Generalised Symmetries and Manifest Duality I: Flat Spacetime

TL;DR

This work presents a new, gauge-potential–based action for duality-invariant gauge theories that remains manifestly Lorentz-invariant, polynomial, and readily quantizable. Central to the construction is a harmonic higher-form symmetry that fixes the correct self-dual field-strength in terms of potentials, enabling a straightforward decoupling of a shadow sector and clean coupling to matter, including the Witten effect and minimal coupling. The framework unifies with Sen’s flux-based description via gauging the harmonic symmetry and extends naturally to general dimensions and non-Abelian gauge fields, with explicit development of QEMD in D=4, complete Feynman rules, and field-strength–based perturbation theory that matches previous results.

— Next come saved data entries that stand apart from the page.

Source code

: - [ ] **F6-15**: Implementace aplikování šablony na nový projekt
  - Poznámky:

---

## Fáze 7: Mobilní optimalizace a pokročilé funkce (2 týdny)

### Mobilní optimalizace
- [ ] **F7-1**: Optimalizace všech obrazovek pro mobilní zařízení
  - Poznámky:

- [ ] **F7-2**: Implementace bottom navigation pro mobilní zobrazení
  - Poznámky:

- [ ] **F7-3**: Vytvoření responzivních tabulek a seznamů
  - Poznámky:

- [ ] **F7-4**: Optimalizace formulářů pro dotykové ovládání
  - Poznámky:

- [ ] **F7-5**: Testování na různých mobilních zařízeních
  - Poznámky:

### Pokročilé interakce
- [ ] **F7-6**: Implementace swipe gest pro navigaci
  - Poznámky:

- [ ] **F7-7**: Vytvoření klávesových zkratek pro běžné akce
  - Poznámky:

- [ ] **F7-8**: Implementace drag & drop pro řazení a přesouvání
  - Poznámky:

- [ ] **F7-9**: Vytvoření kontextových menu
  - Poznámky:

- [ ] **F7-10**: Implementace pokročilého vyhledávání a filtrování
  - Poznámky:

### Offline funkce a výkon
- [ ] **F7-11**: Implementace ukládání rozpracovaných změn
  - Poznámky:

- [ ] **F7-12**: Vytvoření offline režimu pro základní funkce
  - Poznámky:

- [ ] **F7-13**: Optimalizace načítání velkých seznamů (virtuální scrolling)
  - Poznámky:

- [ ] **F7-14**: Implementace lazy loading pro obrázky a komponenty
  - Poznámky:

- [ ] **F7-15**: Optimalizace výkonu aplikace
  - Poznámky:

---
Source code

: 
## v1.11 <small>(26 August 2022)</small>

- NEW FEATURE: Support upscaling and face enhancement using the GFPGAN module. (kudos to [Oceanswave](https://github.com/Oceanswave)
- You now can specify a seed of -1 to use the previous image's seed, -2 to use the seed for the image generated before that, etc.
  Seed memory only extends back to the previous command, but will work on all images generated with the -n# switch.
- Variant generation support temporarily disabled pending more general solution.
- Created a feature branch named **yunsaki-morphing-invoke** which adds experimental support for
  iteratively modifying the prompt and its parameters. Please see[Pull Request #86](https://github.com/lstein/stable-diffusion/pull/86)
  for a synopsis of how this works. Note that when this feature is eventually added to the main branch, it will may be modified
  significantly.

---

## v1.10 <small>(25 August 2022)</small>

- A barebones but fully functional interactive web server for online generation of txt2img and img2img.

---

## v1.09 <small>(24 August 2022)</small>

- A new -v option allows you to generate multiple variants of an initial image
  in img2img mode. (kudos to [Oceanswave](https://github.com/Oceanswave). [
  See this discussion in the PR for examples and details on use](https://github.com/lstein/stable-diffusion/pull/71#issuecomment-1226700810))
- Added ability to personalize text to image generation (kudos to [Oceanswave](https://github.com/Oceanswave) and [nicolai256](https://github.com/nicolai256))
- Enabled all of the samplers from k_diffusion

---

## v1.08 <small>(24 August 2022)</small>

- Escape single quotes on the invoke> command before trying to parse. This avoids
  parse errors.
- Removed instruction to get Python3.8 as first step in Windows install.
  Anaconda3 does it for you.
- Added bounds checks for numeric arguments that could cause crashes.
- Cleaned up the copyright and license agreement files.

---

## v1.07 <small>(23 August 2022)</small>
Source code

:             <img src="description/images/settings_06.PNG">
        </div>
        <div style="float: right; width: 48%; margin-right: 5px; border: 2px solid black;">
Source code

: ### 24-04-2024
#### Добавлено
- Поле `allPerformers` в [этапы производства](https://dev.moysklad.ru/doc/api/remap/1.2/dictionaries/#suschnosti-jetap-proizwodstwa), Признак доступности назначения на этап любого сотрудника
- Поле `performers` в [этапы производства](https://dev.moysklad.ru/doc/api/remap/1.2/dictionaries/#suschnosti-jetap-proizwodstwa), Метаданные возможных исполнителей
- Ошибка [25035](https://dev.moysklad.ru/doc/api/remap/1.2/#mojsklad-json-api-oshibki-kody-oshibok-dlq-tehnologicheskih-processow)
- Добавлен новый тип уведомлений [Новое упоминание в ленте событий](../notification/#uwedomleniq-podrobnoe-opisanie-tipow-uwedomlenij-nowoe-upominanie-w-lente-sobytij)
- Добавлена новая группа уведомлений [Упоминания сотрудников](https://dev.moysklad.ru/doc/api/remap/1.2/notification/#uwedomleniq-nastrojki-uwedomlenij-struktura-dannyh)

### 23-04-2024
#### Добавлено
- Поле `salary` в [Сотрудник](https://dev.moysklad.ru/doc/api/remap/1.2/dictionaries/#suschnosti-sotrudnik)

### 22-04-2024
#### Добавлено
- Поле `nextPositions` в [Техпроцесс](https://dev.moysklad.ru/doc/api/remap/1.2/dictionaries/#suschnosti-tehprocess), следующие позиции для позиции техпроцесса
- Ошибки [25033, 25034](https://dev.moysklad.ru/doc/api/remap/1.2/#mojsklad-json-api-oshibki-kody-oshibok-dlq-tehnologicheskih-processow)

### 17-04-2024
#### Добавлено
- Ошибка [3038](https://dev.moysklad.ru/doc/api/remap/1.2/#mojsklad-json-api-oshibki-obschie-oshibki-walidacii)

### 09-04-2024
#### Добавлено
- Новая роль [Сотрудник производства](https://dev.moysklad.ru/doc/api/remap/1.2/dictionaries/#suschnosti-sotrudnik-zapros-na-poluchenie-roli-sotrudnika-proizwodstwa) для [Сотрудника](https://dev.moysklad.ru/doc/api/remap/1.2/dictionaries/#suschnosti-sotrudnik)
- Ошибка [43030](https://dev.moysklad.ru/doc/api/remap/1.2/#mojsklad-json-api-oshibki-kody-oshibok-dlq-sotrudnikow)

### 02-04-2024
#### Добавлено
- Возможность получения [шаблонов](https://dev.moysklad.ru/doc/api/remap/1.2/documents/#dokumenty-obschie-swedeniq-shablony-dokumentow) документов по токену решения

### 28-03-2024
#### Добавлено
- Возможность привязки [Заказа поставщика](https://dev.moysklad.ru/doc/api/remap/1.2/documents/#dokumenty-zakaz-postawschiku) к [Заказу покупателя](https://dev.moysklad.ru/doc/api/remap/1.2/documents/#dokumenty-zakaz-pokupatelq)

Supersymmetric extensions and a general dimensional formulation are developed, indicating broad applicability to duality-invariant QFTs in flat spacetime and offering a robust platform for future gravity- and string-inspired generalizations.

Abstract

We present a novel, manifestly Lorentz-invariant, polynomial, and straightforwardly quantisable action for duality-symmetric gauge theories formulated using gauge potentials. Central to our construction is the identification of a harmonic higher-form symmetry which uniquely determines the field-strength and resolves the tension between Bianchi identities and dynamical equations of motion. Gauging this symmetry reproduces the flux-based description due to Sen and shows that the quantum consistency checks established for Sen's formalism are automatically subsumed by our action. Unlike Sen's flux-based formalism, our framework admits a simple minimal coupling to matter, the Witten effect, and extends readily to non-Abelian gauge fields. The new action admits remarkably simple supersymmetrisation. Using this action, we derive self-dual Yang-Mills equations from first principles and demonstrate the formalism explicitly for quantum electro-magnetodynamics in $D=4$. We also present a proof of charge quantisation that applies equally to ours and Sen's formulations.

Figures (5)

• Figure 1: The surfaces $\mathcal{D}$ only has the constraint that it ends on the worldline of an electrically charged particle represented by the blue line. As it is deformed to a new surface $\mathcal{D}'$ while still attached to the same electric worldline, the action changes if there are magnetic worldlines represented by purple lines that are within the volume bounded by these two surfaces. Demanding the partition function remains unchanged leads directly to charge quantisation.
• Figure 2: Monopole surrounded by axion domain wall. The theta vacua inside the shell is vanishing but outside the shell is a non-zero constant.
• Figure 3: $s$ and $u$ channel diagrams at tree level
• Figure 4: 1-loop diagrams contributing to charge renormalisation.
• Figure 5: Photon-source vertex in field strength based perturbation theory is mathematically equal to the vertex in the new potential based formalism.